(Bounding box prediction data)

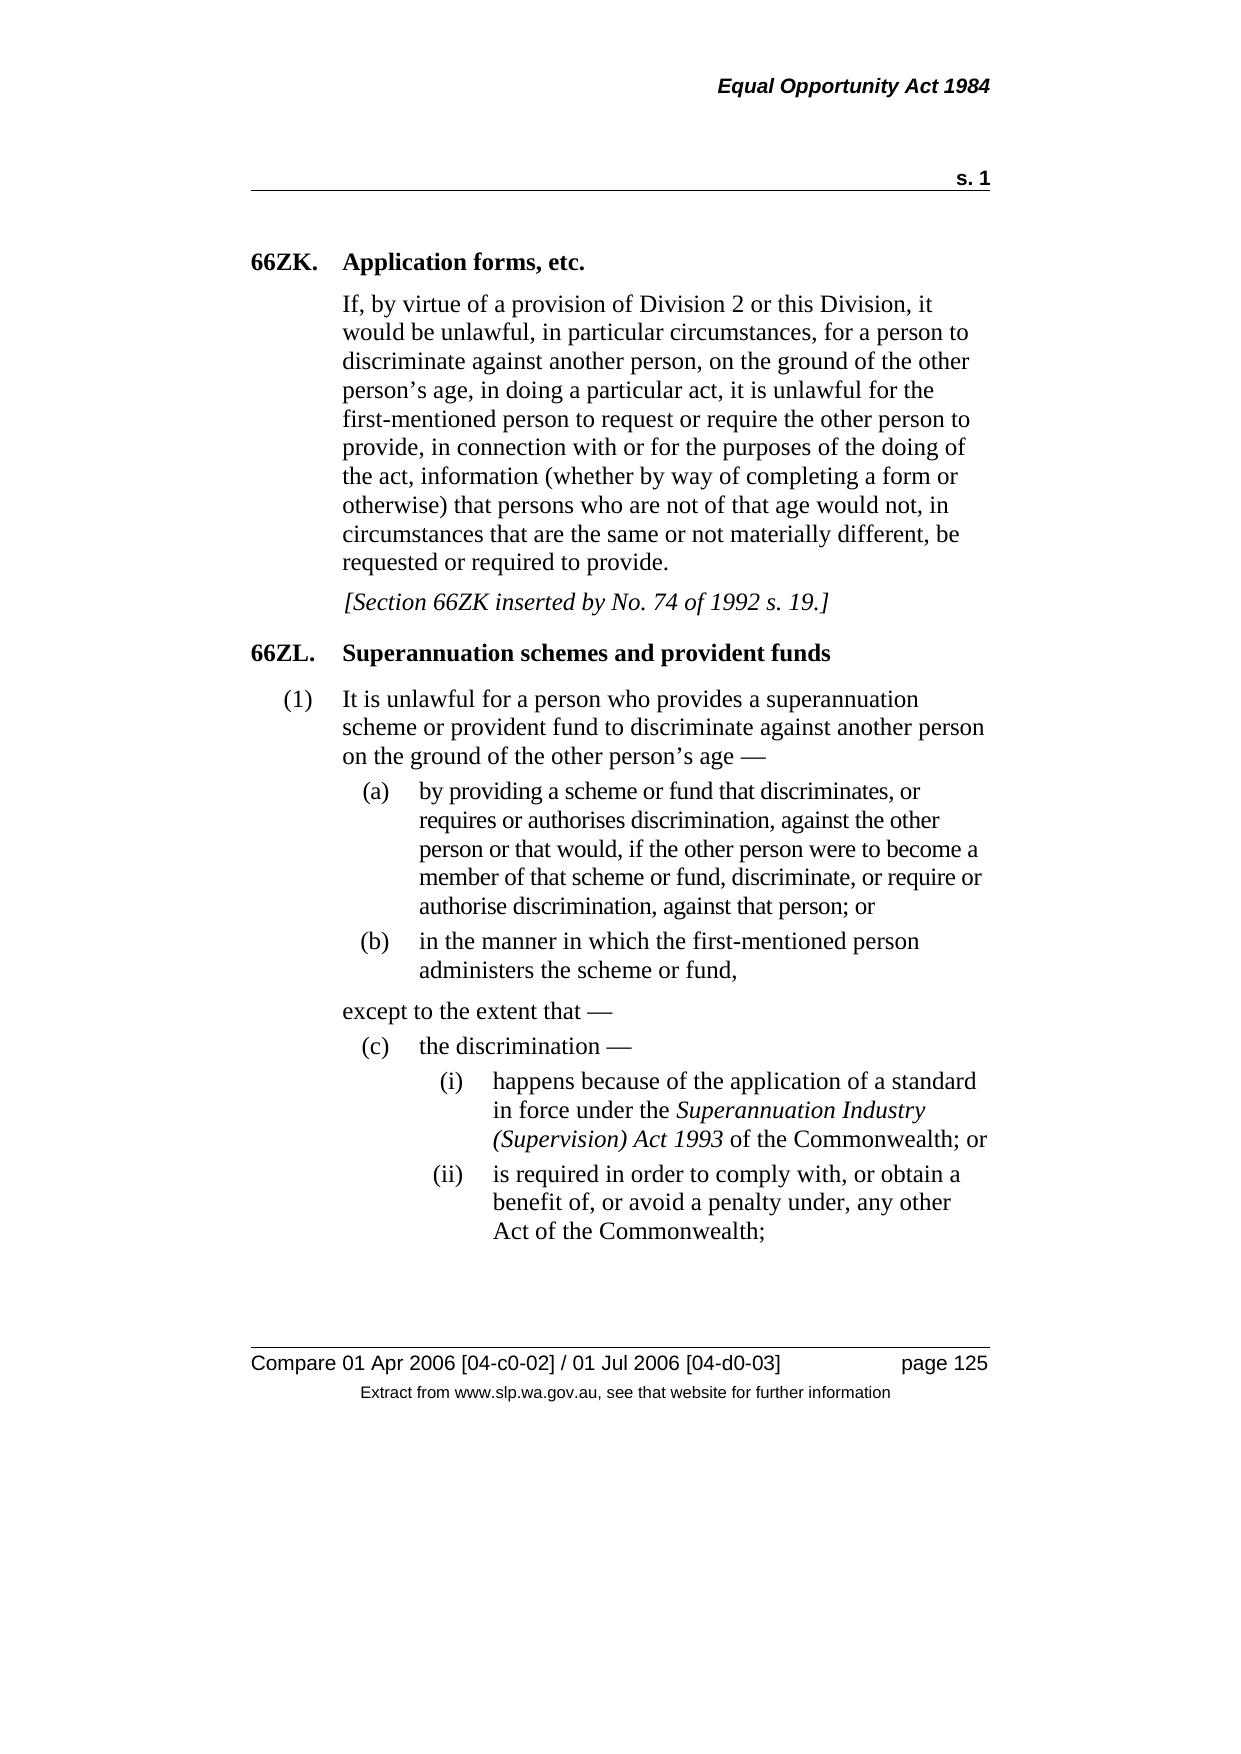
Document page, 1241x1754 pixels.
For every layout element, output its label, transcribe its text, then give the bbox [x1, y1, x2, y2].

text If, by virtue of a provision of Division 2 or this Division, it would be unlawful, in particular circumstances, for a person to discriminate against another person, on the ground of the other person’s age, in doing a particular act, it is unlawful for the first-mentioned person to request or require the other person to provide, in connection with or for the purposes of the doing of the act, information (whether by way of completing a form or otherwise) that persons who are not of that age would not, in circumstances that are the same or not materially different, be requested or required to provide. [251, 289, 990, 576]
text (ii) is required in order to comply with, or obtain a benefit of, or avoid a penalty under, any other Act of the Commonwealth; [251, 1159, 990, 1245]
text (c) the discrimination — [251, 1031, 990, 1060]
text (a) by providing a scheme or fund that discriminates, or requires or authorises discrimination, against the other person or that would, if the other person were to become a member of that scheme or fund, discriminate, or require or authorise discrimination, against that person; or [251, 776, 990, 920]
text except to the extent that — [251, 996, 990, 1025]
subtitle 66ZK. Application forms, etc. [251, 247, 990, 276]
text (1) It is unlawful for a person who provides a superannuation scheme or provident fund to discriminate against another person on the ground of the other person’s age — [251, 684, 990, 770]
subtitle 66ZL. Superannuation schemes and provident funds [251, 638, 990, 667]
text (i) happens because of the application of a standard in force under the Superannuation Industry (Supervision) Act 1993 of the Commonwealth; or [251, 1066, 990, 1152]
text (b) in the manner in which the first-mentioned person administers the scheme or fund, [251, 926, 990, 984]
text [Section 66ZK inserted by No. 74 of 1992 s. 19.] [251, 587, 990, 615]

**Assignment**
Provide a count of the lines in the data above that include the word "subtitle", stating the number alone.

**Answer for the task**
2